Funny Games U.S. (2007)
Wiele osób wyrywa sobie włosy z głów i zadaje łamliwym głosem pytanie "Po co to kręciłeś, Haneke?". Cóż, wystarczy spojrzeć na tytuł i dodane do niego "U.S.", by wiedzieć. Rzeczywistość jest okrutna, Amerykanie, poza nielicznymi wyjątkami, nie oglądają filmów zagranicznych, zwłaszcza, kiedy muszą czytać. "Funny Games" nikt praktycznie nie widział, a skoro film był dobry, to dlaczego nie zaprezentować go publiczności. To, że sztuka się nie udała i nową wersję też mało kto obejrzał, to już zupełnie inna para kaloszy.
Prawdziwe pytanie brzmi jednak, dlaczego obejrzało się ten film. Cóż, w moim przypadku chodziło o sprawdzenie, jak kontekst opowieści wpływa na samą opowieść, jej przesłanie i możliwe interpretacje. Patrząc tak na "Funny Games U.S.", warto było film obejrzeć, bo też kontekst jest istotny. Dla Amerykanów własność prywatna, dom to świętość. Wkroczenie do niej dwójki młodych, kulturalnych chłopaków, którzy okazują się sadystycznymi mordercami, ustawia całą opowieść zupełnie inaczej niż to było w oryginale. Tu przemoc zeszła (przynajmniej w moich oczach) na drugi plan, podobnie jak i interakcja przestępców z widownią czy cofnięcie nieplanowanego zachowania. To, co mnie zainteresowało w nowym Hanekenie, to portret ofiary.

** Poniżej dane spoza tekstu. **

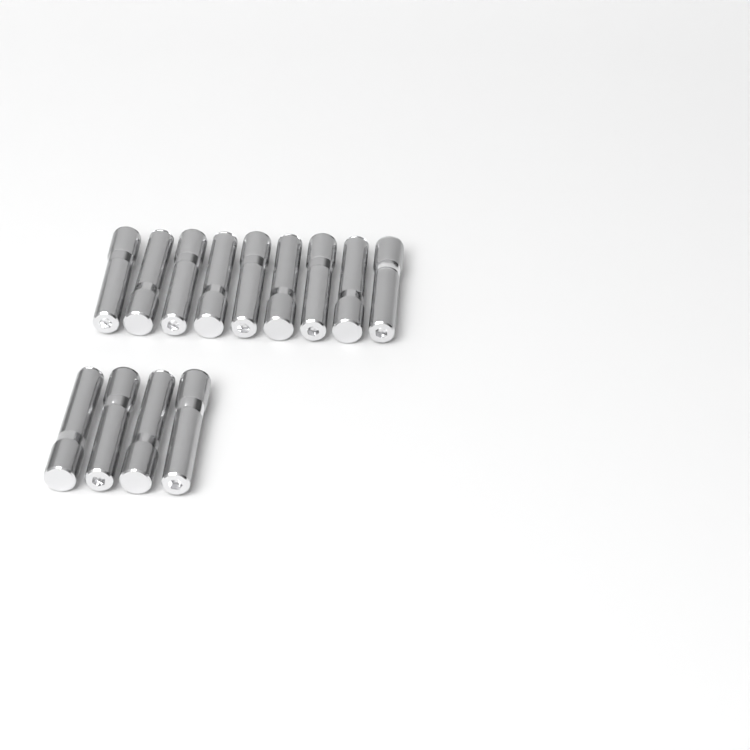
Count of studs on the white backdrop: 13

W filmie Hanekego to nie przestępcy przestali być ludźmi, lecz właśnie ich ofiary. Żyjąc w pięknych domach, pełni materialnych dóbr, chronieni – a przynajmniej tak im się wydaje – od brutalności świata. Przyjeżdżają w relatywnie dzikie ostępy, by się zrelaksować. Tymczasem przyroda jest okrutna i przez sam fakt racjonalizacji nie przestaje być śmiertelnie niebezpieczna. Dlatego też nie można żyć w tym świecie bez instynktu samozachowawczego. A tymczasem to właśnie zdaje się być konsekwencją egzystencji w konsumpcyjnym społeczeństwie. Jak pokazuje Haneke ten instynkt wciąż w nas jest, kiedy się rodzimy, lecz z czasem jest przez wychowanie, środowisko eliminowany. Dlatego też jedyną osobą, która naprawdę walczy, która miała choć cień szansy na uratowanie się był syn. Mały chłopak jeszcze nie przesiąkł do końca wygodnictwem, które sprawia, że zamiast ratować siebie, małżonkowie będą tracić czas na suszenie komórki – jak bowiem wiadomo współcześnie komórka to sprzęt pierwszej pomocy. Przestępcy spokojnie mogą dawać swoim ofiarom fory, ci i tak nic nie są w stanie zrobić.
Oczywiście zaraz ktoś mógłby mi zarzucić, że łatwo jest mi to pisać siedząc wygodnie przed komputerem. Zarzut byłby zupełnie nietrafiony, ponieważ jestem tego świadomy. Chciałbym wierzyć, że zachowałby się inaczej, ale jestem dzieckiem tej a nie innej cywilizacji i zapewne o wiele większych szans na przeżycie bym nie miał.
Film od strony aktorskiej robi całkiem niezłe wrażenie. Szczególnie podobała mi się Naomi Watts w swojej roli. Jednak ogólnie "Funny Games U.S." brakuje tej samej mocy, którą miał oryginał ponad 10 lat temu.